The equation of motion is \(x = A \sin\left(\frac{\pi t}{6}\right)\). At \(t = 3\text{ s}\), \(x = A\). At \(t = 5\text{ s}\), \(x = A \sin(5\pi/6) = 0.5A\). Total distance is \(A\) (from 0 to \(A\)) plus \(0.5A\) (returning from \(A\) to \(0.5A\)), which is \(1.5A = \frac{3A}{2}\).

Question 18: easy

A particle executes SHM according to equation \(2\frac{d^2x}{dt^2} + 100x = 0\) (where \(x\) is in m and \(t\) is in second).
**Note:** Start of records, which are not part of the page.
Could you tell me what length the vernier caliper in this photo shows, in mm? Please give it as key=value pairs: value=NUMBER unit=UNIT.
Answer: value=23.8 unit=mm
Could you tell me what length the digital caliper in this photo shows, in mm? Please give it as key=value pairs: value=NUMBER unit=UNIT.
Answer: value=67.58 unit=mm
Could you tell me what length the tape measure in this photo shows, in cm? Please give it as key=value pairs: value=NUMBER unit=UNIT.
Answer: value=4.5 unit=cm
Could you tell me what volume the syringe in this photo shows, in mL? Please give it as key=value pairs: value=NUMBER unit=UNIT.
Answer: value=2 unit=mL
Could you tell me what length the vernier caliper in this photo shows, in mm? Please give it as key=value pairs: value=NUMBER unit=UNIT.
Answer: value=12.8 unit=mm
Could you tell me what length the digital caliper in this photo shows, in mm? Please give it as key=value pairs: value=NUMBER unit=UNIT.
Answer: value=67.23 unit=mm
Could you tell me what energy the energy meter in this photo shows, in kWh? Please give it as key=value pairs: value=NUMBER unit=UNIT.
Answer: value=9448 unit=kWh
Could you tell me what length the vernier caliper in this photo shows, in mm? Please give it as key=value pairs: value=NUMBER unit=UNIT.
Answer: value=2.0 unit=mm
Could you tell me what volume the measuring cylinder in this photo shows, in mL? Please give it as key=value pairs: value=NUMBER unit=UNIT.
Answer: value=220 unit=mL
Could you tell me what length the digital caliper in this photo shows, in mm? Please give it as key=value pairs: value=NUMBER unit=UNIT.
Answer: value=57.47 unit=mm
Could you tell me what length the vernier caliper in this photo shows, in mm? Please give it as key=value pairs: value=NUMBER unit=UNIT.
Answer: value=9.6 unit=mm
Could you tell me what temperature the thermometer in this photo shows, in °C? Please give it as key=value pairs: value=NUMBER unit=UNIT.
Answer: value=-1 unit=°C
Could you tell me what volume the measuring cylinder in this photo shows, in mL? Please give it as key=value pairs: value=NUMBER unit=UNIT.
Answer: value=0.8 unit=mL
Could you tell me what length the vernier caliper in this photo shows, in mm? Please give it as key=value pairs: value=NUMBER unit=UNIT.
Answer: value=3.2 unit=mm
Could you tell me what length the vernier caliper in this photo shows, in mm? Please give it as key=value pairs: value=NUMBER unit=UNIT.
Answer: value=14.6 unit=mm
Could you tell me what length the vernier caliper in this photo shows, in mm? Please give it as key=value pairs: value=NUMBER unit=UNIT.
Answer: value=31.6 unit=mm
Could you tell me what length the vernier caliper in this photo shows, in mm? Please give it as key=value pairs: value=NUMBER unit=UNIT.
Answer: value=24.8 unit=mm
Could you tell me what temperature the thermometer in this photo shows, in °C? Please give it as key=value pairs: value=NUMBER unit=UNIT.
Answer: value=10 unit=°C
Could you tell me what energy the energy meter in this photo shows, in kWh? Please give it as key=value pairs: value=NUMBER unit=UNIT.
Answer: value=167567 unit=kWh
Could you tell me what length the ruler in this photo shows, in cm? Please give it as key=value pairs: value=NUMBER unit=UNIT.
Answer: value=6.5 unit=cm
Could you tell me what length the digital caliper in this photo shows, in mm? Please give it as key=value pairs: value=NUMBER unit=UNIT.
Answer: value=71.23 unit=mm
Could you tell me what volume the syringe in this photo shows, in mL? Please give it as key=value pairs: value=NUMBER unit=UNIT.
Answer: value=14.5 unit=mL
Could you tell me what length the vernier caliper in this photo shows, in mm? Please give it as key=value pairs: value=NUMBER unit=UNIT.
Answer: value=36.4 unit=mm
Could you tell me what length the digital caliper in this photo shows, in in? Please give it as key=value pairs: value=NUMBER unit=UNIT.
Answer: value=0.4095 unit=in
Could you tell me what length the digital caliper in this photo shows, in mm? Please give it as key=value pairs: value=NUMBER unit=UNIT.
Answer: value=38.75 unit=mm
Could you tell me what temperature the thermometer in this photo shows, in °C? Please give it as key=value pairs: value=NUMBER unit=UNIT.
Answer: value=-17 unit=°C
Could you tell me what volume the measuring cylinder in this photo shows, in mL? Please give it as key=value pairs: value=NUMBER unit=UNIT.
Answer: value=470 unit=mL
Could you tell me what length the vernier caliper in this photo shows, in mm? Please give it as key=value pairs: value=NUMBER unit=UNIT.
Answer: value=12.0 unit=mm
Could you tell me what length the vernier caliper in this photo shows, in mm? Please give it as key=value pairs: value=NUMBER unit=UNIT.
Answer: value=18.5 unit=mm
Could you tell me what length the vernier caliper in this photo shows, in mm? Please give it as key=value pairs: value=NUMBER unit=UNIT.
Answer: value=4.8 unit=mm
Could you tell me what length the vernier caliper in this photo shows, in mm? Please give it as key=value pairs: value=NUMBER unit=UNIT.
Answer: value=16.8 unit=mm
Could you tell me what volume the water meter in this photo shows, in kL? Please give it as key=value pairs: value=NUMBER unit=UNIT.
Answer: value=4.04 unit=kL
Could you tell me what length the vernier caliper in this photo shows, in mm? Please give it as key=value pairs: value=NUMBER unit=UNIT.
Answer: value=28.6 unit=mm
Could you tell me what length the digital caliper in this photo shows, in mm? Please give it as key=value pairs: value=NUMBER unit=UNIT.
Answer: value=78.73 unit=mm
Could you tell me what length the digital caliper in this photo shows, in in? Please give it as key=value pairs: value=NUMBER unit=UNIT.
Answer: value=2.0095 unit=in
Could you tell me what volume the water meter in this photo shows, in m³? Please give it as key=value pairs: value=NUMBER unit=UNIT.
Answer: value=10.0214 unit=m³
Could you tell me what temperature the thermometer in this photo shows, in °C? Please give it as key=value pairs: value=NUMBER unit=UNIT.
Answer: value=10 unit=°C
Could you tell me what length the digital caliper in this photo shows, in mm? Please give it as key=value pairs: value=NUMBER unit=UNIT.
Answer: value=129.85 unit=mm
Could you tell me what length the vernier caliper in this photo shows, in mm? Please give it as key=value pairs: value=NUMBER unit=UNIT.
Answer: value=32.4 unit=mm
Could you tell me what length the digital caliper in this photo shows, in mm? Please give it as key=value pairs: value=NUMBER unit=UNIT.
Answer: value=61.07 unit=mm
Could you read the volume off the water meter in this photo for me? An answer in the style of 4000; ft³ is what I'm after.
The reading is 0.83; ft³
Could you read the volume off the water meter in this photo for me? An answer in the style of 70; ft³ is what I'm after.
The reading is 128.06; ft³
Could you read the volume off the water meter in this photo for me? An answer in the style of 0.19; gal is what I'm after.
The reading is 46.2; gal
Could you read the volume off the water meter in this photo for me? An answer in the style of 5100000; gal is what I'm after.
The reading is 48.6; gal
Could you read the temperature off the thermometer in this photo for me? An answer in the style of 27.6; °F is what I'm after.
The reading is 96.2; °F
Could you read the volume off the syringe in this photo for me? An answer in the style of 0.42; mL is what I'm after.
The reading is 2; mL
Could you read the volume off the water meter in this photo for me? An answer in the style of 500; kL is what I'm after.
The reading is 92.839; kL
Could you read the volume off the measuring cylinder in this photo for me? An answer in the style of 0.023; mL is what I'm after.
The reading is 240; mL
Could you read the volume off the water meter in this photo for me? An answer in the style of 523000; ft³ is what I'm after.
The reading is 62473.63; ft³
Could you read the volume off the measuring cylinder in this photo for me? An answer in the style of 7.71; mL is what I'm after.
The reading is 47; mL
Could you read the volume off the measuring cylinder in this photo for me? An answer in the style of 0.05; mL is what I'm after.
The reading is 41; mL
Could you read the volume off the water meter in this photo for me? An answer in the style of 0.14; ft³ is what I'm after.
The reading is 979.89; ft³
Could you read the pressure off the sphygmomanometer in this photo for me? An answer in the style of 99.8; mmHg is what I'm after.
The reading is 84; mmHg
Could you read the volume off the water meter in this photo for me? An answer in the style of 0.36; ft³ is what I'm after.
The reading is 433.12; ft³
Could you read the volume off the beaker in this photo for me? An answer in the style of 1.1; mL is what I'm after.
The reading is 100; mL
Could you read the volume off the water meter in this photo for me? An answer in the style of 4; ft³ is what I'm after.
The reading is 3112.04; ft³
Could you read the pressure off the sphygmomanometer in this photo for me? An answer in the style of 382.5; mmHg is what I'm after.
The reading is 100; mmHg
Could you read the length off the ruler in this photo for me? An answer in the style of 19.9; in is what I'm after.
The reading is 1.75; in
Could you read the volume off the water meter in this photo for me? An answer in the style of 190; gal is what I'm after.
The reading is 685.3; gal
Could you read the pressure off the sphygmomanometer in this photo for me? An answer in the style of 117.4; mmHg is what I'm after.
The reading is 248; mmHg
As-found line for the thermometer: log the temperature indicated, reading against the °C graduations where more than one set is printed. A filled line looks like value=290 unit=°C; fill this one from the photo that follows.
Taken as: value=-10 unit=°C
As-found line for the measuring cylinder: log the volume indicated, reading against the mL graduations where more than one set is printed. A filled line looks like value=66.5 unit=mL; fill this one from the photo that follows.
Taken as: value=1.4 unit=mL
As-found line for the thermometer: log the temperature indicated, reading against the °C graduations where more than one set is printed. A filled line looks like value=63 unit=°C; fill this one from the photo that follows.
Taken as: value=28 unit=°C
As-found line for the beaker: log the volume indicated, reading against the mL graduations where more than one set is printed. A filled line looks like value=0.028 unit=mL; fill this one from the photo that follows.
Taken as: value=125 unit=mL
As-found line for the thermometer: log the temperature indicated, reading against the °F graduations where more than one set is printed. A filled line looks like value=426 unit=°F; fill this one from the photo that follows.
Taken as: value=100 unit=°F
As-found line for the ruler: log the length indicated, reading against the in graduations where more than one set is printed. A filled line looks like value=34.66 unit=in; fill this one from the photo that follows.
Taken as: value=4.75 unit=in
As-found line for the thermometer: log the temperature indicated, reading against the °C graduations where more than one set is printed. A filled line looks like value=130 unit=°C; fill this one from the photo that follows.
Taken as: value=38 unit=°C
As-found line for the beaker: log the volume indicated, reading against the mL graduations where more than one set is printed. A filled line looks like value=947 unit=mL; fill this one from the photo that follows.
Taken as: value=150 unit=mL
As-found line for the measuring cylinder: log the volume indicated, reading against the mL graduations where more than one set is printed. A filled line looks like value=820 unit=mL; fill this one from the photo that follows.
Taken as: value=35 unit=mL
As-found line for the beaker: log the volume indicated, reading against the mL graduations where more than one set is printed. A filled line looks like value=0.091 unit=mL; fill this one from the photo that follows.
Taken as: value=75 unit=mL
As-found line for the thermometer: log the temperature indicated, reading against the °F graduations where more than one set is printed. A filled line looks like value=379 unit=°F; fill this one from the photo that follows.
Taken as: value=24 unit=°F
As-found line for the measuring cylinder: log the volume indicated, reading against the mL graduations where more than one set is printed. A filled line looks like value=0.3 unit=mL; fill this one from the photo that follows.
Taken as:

Its time period of oscillation is

1. \(\frac{5\pi}{\sqrt{2}}\text{ s}\)
2. \(5\sqrt{2}\pi\text{ s}\)
3. \(2\sqrt{5}\pi\text{ s}\)
4. \(\frac{\sqrt{2}}{5}\pi\text{ s}\)
View Answer

Divide the given equation by 2 to get \(\frac{d^2x}{dt^2} + 50x = 0\). Comparing this with the standard SHM differential equation \(\frac{d^2x}{dt^2} + \omega^2x = 0\) gives \(\omega = \sqrt{50} = 5\sqrt{2}\text{ rad/s}\). The time period is \(T = \frac{2\pi}{\omega} = \frac{2\pi}{5\sqrt{2}} = \frac{\sqrt{2}}{5}\pi\text{ s}\).

Question 19: easy

A body is executing simple harmonic motion with frequency \(n\), the frequency of its potential energy is

1. \(4n\)
2. \(n\)
3. \(2n\)
4. \(3n\)
View Answer

In SHM, potential energy oscillates with twice the frequency of displacement. Since the displacement frequency is \(n\), the potential energy frequency is \(2n\).

Question 20: easy

A spring is stretched by \(5\text{ cm}\) by a force \(10\text{ N}\). The time period of the oscillations when a mass of \(2\text{ kg}\) is suspended by it is

1. 0.628 s
2. 0.0628 s
3. 6.28 s
4. 3.14 s
View Answer

The spring constant is \(k = \frac{F}{x} = \frac{10}{0.05} = 200\text{ N/m}\). The time period of the spring-mass system is \(T = 2pi \sqrt{\frac{m}{k}} = 2pi \sqrt{\frac{2}{200}} = 0.2pi \approx 0.628\text{ s}\).